(Items listed in a dataset)
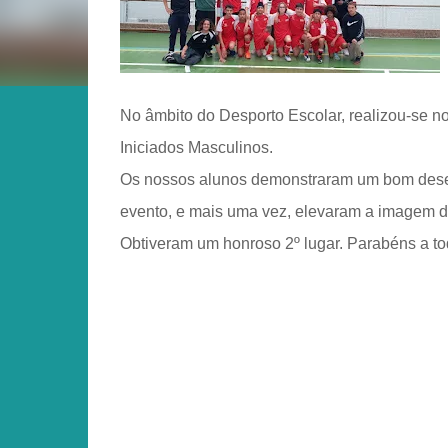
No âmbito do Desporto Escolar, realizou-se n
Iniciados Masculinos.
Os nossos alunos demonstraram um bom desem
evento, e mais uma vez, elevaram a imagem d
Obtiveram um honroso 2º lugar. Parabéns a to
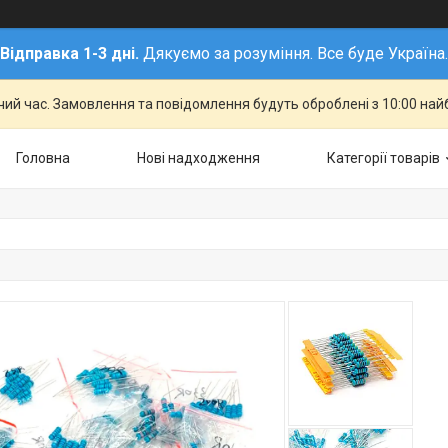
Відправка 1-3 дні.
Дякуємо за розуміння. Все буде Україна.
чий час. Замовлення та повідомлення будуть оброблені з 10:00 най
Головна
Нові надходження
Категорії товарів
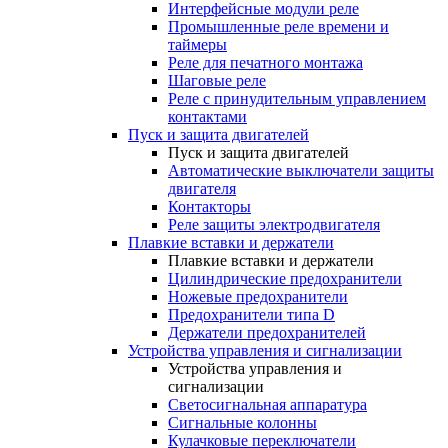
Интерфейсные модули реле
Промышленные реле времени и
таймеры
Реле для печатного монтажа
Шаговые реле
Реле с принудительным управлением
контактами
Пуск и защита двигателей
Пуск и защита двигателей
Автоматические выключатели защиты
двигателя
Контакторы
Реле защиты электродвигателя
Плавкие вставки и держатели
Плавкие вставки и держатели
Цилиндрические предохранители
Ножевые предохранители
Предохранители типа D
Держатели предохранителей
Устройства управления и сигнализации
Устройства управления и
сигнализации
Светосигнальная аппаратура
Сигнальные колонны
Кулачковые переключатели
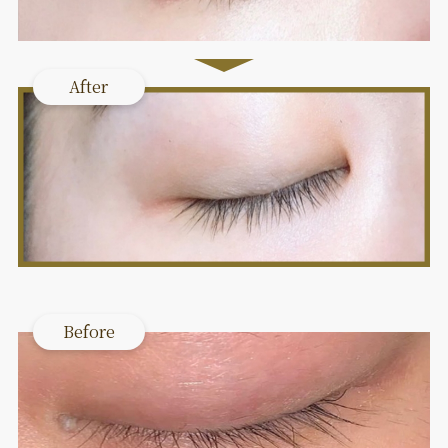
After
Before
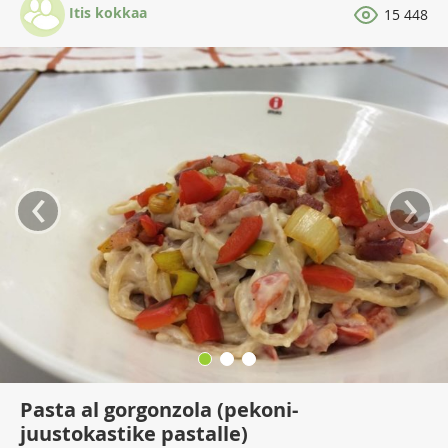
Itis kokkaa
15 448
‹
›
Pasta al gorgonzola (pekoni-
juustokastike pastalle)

(The task): Reproduce word for word the stretch from the start of the records through the line that contains "Obtiveram um honroso 2º lugar. Parabéns a to", including both ends. Leave the pictures out of your answer.

(Response box):
No âmbito do Desporto Escolar, realizou-se n
Iniciados Masculinos.
Os nossos alunos demonstraram um bom desem
evento, e mais uma vez, elevaram a imagem d
Obtiveram um honroso 2º lugar. Parabéns a to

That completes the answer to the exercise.